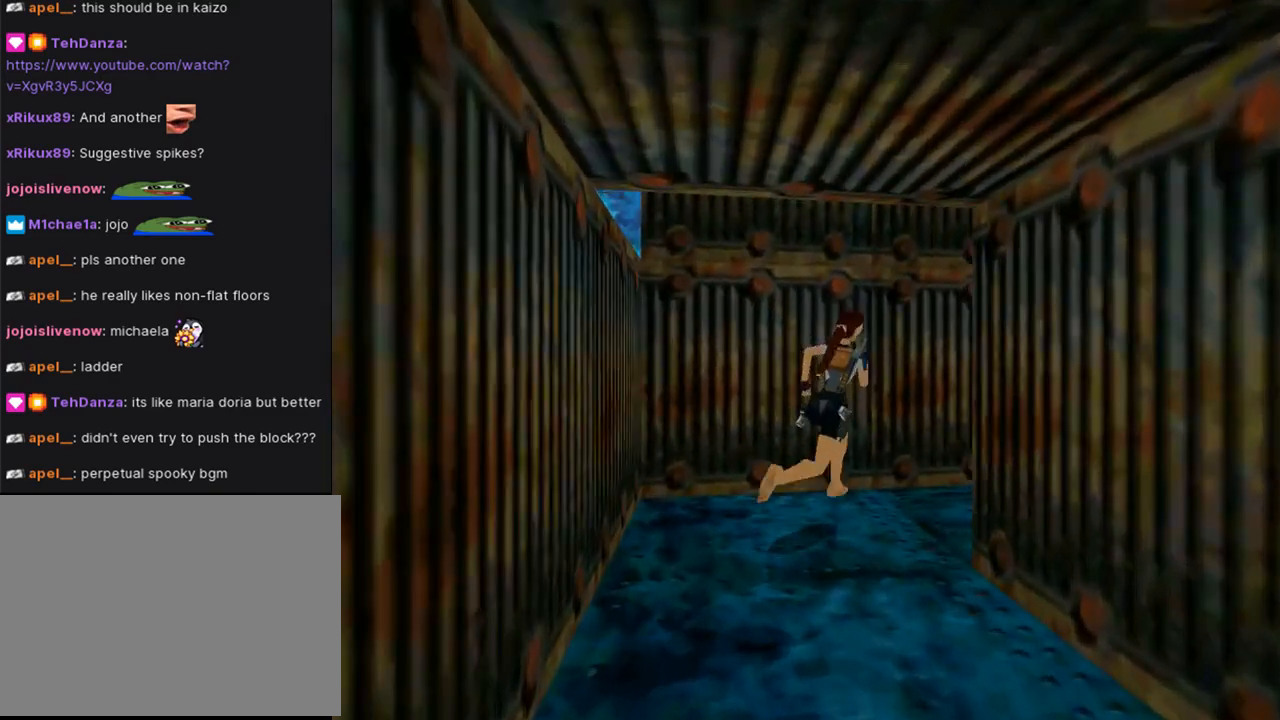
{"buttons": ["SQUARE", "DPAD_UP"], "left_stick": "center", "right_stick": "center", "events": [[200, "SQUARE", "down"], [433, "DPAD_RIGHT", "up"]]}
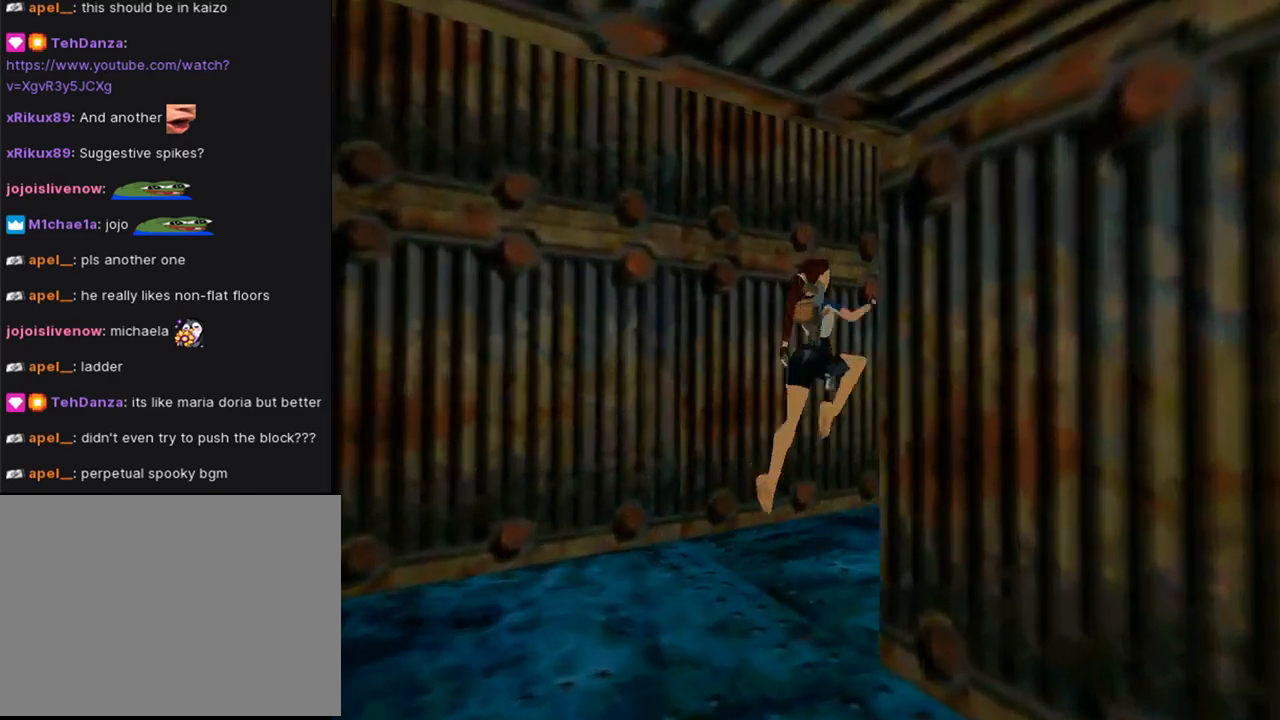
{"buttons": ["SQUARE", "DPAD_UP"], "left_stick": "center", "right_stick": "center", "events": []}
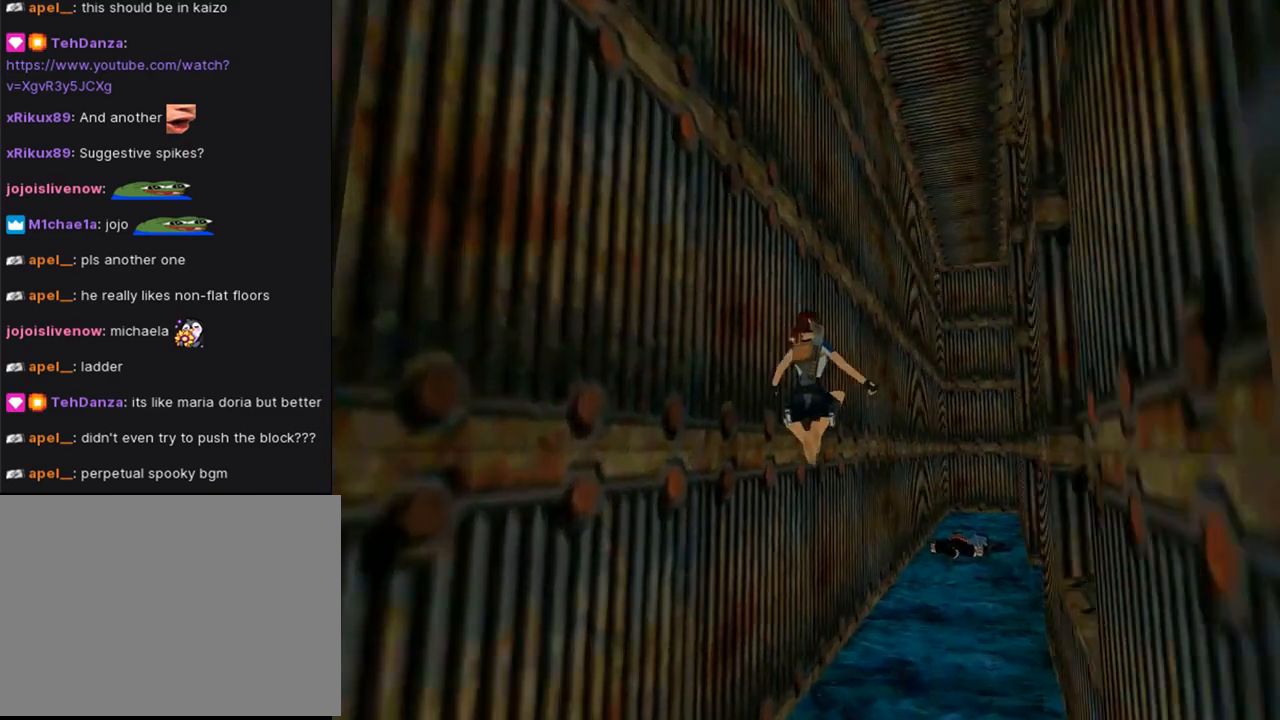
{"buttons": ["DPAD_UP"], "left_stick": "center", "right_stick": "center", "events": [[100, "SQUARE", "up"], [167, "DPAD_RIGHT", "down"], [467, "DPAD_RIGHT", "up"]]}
- - - - - - -
Activity -
Repeat the data above exactly, images excluded.

Finished task -
{"buttons": ["SQUARE", "DPAD_UP"], "left_stick": "center", "right_stick": "center", "events": [[200, "SQUARE", "down"], [433, "DPAD_RIGHT", "up"]]}
{"buttons": ["SQUARE", "DPAD_UP"], "left_stick": "center", "right_stick": "center", "events": []}
{"buttons": ["DPAD_UP"], "left_stick": "center", "right_stick": "center", "events": [[100, "SQUARE", "up"], [167, "DPAD_RIGHT", "down"], [467, "DPAD_RIGHT", "up"]]}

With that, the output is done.